Saved entries:

=== Begin Enclosure ===

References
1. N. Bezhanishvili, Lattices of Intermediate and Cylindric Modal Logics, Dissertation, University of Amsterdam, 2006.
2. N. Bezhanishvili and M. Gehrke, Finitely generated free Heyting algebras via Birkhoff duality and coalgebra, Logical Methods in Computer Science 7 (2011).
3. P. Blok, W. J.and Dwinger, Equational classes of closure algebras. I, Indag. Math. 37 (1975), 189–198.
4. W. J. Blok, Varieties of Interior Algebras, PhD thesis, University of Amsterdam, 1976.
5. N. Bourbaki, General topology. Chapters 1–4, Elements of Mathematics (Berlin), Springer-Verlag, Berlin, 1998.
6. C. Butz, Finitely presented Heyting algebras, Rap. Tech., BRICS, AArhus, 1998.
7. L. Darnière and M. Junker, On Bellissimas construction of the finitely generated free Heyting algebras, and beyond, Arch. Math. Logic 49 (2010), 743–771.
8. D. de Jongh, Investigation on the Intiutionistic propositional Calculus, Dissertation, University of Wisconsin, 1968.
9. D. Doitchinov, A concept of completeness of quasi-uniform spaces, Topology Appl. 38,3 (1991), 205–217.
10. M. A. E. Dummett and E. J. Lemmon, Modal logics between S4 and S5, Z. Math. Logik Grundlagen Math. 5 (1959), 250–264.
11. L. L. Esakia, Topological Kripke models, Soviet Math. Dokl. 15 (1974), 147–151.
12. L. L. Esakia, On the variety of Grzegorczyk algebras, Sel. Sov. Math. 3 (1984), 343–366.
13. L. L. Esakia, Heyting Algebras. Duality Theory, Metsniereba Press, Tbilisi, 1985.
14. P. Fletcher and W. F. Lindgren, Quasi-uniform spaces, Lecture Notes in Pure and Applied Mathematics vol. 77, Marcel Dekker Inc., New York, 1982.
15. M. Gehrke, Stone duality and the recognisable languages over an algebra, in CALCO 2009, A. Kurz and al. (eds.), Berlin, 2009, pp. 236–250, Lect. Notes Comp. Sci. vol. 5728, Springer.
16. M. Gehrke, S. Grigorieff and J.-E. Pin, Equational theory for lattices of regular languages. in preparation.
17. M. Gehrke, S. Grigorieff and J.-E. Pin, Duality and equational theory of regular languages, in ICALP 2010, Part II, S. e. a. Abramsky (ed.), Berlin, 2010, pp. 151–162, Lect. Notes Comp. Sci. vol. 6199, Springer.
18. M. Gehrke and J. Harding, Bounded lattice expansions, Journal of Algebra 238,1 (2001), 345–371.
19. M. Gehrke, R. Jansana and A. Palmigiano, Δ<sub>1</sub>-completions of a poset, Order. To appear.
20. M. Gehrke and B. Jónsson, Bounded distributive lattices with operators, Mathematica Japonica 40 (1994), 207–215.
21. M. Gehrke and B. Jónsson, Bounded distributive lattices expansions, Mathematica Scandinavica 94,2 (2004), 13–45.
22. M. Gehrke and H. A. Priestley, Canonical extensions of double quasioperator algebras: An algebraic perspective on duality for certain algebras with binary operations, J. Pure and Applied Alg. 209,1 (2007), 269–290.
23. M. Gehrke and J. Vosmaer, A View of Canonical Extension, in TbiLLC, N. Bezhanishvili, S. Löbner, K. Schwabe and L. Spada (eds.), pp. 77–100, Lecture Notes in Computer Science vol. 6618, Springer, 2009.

=== End Enclosure ===
=== Begin Enclosure ===

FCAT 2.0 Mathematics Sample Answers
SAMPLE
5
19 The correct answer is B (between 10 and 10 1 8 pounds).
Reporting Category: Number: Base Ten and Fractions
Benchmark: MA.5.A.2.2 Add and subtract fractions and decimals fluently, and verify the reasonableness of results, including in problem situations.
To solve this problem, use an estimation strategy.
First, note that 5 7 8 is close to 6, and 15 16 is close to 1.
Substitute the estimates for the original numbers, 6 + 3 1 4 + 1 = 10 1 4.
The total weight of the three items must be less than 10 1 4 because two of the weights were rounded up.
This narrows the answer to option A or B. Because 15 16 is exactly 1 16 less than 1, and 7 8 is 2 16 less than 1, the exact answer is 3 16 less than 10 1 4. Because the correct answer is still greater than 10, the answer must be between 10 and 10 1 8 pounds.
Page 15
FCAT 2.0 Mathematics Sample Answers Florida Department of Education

=== End Enclosure ===

**YOUR ASSIGNMENT:** The word is "FCAT". Copy every line above where it appears.

**EXERCISE OUTPUT:**
FCAT 2.0 Mathematics Sample Answers
FCAT 2.0 Mathematics Sample Answers Florida Department of Education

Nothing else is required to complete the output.